The SIF category is related to the technical part of producing QoE and has been divided further into four sub-categories: Content-related, Media-related, Network-related, and Device-related. If these are applied on the audiovisual communication chain in Fig. 1 these can be described as:
Content-related, referring to the content type and content reliability e.g. audio signal bandwidth and dynamic range, and video spatial and temporal information in the acquisition block, Media-related, referring to media configuration factors e.g. compression related influences such as blocking and ringing artifacts, but also factors from the rate controller performance, bandwidth estimator, and resource manager resulting in temporal and spatial scaling, aliasing artifacts and bandwidth limitation, and overall introduced delay in the process in the compression block. Network-related, referring to data transmission over a network. These could be generated in different ways depending on the type of network and connection, but some generic IFs would be e.g. bandwidth fluctuation and congestions, packet loss, jitter, and delay in the transmission over network block. Device-related, referring to the end systems or devices involved along the end-to-end communication path, including system specifications, equipment specifications, device capabilities and provider specification and capabilities e.g. the quality and performance of the display and its scaling, the loudspeaker, computational power to perform decoding, introduced delay in the reconstruction block.

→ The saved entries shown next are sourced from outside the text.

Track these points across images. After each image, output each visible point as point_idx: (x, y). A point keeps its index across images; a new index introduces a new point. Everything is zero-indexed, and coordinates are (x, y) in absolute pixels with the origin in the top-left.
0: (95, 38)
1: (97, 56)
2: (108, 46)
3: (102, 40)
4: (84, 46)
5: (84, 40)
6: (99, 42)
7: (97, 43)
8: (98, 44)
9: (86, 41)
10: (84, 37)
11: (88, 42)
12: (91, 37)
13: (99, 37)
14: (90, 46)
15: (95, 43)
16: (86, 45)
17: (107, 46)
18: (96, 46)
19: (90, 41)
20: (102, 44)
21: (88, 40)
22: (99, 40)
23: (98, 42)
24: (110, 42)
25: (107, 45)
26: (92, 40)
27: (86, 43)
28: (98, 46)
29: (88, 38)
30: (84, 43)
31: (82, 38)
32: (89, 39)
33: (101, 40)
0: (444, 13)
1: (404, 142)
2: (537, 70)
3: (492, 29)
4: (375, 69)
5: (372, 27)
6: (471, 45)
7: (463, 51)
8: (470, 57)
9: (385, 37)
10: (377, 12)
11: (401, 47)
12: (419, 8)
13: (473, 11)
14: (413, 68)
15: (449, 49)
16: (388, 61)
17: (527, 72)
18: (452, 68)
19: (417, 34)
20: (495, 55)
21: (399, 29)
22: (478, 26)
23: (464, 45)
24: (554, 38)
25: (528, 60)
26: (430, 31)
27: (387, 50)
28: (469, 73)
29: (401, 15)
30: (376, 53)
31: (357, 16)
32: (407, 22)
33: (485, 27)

When the processing chain is divided into IFs as described it can be seen that some factors may originate from several places and in some cases, it can be problematic to distinguish between these origins, e.g. for delay and for aliasing. As a conclusion, this highlights the importance to take the whole processing chain into account when QoE optimizations are taking place.
Summary
As been described in this article QoE is a complex concept and addressing many areas both when it comes to its definitions as what factors that influences the experienced quality. To emphasize two takeaways from the text above these are first: that when the system influence factors, which are related to the technical part of producing QoE, should be evaluated the whole end-2-end chain needs to be taken into count and second, that it is not only the technical aspects that contributes to the final perceived experience and these are not deterministic.
References
[1] ITU, ITU-T Recommendation P.10 (Amendment 3). (2011)
[2] ITU, ITU-T Recommendation P.10 (Amendment 2). (2008)
[3] Kjell Brunnström, Sergio Ariel Beker, Katrien De Moor, Ann Dooms, Sebastian Egger, et al.. Qualinet White Paper on Definitions of Quality of Experience. Qualinet White Paper on Definitions of Quality of Experience Output from the fifth Qualinet meeting. 2013.